The desire to become clean
It got to the point where I needed to do this. And I did it. I was sober for some years. Then I just started having a couple of drinks. It was never really a great problem. It was more of a social thing and then three years ago, it was literally November the fifth, three years ago. I remember the last drink. It was the last glass of Malbec, I remember the hotel. It was the Malmaison, it was in Manchester.
It’s very much a personal decision. I mean, I think people can do whatever they want providing it doesn’t actually harm somebody else. I think that the desire to become clean has to come from you, not as part of a relationship or breaking down or anything. To come to that point where you say ‘for me, I need to do this’. And then it’s genuine.
You asked about masculinity. A few years ago it was very difficult because in a public situation there are only so many soft drinks you can have. Those awful cloying J20’s or whatever, and then people say ‘Oh, go and have a drink, what’s the matter with you’. That has changed recently. There is not a badge of honour, but people do respect. There’s far more respect if you say, ‘well, I don’t want to drink or I don’t drink, or I don’t do this’. The brilliant thing about Rok Soba is having a credible beer which actually tastes really good. I think any genuine decision you have to make for yourself and follow it through.
A Harley Davidson owner won’t have to drink
Mike Blomfield: I was fortunate to meet Shaun and Lee at one of Richie’s events. We just hit it off and I thought the message that they wanted to get across, their story was very heartwarming. I thought it was a great opportunity for us to kind of break down that stereotypical idea of what people think a Harley rider should be, you know, hairy, tattoos and a drinker.
I’m not a drinker myself. I never have been really, but it’s great that there’s a product out there now where it has a rock and roll kind of style, fitting with Harley Davidson. It’s something which we’ve been serving in the dealership now for the last 18 months. We’ve got a Rok Soba fridge in the customer lounge and it’s been well received.
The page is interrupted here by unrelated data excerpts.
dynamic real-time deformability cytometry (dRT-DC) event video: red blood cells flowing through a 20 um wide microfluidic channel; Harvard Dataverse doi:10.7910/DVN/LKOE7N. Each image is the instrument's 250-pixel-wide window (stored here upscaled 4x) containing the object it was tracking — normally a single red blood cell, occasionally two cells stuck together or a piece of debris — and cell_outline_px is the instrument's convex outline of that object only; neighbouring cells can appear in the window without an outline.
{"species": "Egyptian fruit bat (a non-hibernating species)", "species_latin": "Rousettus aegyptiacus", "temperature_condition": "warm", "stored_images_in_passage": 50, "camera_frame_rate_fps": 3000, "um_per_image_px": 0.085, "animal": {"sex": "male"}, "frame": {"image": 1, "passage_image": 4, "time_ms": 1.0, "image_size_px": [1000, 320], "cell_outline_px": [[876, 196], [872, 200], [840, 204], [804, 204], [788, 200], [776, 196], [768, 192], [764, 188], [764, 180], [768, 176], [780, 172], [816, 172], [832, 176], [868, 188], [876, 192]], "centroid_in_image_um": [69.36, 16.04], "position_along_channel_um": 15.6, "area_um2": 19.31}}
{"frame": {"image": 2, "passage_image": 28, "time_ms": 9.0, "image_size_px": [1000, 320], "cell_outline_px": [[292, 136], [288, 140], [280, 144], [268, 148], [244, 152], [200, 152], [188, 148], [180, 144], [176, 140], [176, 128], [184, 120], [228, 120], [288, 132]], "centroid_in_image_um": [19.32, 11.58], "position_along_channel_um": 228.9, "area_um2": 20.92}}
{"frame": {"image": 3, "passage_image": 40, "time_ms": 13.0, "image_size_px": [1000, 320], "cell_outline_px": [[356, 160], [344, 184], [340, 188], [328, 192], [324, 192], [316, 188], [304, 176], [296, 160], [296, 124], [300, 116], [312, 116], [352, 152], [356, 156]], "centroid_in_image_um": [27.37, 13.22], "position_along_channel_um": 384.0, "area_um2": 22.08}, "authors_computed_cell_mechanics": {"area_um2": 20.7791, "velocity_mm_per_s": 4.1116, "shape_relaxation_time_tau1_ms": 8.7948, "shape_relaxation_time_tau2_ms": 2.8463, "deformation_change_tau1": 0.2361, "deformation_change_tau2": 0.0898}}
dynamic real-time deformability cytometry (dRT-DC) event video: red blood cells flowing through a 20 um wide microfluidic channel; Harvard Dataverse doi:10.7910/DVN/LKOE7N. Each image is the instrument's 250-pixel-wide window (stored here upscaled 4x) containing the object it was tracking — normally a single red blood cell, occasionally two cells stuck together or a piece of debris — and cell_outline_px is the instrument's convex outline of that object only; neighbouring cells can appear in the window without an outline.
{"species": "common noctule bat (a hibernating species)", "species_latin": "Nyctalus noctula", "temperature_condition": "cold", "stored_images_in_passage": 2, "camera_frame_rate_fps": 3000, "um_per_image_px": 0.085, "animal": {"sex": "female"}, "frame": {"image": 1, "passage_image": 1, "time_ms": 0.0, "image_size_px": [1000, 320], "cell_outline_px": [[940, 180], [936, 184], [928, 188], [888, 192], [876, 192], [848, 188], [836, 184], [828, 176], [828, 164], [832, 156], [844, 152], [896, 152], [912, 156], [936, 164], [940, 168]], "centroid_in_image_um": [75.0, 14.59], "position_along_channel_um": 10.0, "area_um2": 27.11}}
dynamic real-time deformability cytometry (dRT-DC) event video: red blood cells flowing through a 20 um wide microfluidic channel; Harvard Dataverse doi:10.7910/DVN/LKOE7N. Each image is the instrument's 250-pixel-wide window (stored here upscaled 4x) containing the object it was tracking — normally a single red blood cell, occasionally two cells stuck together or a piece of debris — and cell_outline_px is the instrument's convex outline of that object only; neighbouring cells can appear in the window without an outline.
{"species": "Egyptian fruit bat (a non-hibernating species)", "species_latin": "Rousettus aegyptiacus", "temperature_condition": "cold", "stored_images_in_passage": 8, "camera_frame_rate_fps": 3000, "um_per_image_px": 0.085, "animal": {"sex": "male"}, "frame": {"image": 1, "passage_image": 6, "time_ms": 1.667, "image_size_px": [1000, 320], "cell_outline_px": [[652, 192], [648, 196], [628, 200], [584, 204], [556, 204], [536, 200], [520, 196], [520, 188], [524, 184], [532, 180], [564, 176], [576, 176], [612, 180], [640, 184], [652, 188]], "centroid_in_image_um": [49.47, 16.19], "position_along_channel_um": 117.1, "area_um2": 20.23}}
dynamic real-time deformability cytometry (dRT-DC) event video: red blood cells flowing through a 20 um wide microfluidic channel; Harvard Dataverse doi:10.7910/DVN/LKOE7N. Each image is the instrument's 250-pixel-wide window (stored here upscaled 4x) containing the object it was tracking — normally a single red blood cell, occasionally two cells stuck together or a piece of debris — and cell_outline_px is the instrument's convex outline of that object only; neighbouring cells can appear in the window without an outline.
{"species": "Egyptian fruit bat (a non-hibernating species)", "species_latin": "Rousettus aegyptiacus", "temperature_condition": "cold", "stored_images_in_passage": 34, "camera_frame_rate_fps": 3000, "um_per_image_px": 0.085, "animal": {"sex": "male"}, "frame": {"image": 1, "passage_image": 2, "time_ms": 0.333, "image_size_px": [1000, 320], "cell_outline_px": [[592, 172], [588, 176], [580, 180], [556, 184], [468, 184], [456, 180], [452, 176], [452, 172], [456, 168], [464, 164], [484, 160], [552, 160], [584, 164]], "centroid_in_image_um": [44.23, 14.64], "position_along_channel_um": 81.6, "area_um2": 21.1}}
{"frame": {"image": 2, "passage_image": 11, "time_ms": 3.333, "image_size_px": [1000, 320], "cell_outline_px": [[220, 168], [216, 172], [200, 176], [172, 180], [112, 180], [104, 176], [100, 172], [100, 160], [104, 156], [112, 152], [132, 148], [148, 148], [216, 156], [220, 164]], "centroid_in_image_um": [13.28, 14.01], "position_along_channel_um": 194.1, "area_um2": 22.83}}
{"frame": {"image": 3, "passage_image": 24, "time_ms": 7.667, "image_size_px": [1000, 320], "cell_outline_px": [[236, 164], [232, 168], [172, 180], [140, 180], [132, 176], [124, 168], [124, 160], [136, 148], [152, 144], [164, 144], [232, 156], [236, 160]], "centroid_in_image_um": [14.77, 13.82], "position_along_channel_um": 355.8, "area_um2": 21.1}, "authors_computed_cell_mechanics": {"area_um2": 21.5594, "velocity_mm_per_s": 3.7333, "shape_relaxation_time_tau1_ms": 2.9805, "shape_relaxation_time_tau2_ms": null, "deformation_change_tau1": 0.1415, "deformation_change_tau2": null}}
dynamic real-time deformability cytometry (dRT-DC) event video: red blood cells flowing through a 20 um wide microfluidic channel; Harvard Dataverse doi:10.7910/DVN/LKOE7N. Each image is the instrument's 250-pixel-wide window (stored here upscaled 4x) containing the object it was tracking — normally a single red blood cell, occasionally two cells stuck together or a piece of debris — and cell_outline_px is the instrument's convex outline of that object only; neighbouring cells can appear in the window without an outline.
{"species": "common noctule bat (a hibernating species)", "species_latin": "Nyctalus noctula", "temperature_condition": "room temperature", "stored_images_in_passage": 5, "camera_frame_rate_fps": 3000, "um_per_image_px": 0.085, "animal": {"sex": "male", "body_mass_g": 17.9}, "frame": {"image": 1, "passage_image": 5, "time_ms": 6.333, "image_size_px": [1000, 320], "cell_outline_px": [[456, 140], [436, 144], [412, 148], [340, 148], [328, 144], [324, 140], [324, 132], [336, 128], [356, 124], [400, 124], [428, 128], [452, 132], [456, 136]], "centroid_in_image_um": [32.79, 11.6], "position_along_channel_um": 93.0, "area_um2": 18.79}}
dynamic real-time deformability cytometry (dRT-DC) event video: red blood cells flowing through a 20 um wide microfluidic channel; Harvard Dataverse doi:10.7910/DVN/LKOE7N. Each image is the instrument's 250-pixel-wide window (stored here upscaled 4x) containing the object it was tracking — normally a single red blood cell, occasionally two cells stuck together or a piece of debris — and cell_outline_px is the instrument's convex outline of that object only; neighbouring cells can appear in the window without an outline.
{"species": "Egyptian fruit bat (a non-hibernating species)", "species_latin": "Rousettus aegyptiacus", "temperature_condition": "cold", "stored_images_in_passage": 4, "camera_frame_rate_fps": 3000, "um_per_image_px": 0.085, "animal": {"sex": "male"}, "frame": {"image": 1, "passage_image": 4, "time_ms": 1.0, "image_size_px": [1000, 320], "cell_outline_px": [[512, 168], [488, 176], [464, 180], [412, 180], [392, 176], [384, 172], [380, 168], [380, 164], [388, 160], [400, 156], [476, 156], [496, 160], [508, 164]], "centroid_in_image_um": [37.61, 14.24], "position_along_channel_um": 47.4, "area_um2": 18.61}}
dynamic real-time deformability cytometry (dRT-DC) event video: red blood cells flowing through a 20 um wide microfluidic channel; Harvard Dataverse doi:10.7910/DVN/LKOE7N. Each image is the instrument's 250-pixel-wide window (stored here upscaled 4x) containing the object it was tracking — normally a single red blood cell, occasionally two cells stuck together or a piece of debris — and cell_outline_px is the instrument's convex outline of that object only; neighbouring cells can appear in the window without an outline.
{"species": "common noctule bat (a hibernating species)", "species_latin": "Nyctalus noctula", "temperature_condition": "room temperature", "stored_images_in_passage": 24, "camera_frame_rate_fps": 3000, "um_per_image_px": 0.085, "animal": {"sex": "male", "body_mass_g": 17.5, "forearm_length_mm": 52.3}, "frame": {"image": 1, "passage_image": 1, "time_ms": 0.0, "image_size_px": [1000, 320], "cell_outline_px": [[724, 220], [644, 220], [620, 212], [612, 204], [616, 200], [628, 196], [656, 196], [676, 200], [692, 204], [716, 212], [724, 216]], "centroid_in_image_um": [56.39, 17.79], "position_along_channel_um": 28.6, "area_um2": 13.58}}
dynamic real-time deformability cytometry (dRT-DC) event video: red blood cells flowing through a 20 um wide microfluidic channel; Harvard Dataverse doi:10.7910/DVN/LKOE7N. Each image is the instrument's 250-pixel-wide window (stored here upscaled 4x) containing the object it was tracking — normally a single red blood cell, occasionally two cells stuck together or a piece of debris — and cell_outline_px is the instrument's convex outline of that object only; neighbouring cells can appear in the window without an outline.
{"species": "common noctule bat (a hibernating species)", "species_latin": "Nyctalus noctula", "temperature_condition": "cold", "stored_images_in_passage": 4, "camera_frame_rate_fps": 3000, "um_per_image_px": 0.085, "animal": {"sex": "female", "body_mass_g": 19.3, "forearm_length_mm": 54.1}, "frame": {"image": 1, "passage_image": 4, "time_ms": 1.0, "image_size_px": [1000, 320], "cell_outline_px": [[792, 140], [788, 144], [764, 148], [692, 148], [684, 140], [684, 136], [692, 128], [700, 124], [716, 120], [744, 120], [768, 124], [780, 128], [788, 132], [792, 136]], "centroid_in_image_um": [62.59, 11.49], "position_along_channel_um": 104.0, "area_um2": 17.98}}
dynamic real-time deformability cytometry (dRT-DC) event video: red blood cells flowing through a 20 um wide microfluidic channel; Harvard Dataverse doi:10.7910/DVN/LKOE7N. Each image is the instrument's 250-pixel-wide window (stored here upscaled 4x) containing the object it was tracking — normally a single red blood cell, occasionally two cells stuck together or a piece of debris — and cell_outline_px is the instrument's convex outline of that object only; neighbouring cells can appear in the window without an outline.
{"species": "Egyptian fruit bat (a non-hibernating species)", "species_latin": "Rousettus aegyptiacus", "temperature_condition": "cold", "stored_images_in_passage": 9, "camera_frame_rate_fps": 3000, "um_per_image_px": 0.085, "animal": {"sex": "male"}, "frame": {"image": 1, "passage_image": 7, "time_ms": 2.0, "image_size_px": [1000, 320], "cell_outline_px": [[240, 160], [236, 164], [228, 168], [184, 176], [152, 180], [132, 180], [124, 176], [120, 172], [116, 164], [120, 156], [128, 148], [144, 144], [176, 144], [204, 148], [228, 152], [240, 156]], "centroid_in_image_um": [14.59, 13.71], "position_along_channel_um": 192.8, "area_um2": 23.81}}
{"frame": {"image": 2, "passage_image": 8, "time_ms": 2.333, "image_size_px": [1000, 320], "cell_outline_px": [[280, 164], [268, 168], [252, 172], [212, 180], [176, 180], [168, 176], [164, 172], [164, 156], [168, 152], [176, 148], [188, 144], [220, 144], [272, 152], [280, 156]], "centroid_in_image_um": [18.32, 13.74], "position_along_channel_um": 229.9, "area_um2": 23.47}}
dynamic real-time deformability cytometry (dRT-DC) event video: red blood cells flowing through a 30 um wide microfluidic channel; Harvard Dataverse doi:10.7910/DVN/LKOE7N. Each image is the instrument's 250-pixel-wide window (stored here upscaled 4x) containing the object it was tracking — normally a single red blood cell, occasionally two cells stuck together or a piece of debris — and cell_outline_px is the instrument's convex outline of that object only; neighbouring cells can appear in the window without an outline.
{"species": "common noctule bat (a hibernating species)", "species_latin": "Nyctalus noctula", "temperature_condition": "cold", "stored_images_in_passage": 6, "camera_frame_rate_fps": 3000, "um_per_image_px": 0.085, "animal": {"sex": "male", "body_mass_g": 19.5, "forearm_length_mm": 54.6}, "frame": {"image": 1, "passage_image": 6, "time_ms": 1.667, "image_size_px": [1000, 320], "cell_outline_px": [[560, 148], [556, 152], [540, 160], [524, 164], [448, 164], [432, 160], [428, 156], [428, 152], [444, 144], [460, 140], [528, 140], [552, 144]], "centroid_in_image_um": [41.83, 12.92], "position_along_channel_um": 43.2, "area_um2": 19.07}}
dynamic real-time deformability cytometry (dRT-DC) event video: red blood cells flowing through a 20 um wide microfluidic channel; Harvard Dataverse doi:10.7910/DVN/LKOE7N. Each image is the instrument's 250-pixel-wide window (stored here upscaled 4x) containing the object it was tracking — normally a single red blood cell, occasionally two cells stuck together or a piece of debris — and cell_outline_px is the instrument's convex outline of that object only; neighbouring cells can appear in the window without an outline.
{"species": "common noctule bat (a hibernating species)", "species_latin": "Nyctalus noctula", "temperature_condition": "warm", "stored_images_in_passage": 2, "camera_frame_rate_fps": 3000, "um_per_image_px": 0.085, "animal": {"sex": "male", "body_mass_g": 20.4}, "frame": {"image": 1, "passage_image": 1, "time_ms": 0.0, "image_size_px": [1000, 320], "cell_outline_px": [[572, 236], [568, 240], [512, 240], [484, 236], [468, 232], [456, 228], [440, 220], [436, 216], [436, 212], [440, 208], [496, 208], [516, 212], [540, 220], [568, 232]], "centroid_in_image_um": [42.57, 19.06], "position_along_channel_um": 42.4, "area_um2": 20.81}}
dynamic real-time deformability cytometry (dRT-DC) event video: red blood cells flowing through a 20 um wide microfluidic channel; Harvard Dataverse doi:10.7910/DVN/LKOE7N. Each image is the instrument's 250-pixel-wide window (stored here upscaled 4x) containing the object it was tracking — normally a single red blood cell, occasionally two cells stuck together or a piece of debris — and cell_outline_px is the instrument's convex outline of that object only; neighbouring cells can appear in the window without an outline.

To be a Harley Davidson owner you don’t have to wear the pins and patches, be over 55 years and you don’t have to drink. We want to get that message across as well as the mental health issue. The biking community is one I’ve been a member of since I was five or six years old. It’s a very, very friendly, open, strong, supportive community. Anything for us to get that message across and encourage people who wouldn’t necessarily come into a Harley Davidson dealership, to come in and feel at ease and say, look, you don’t have to do X, Y, and Z to own a Harley Davidson. To be part of the event this weekend. It’s just phenomenal for us.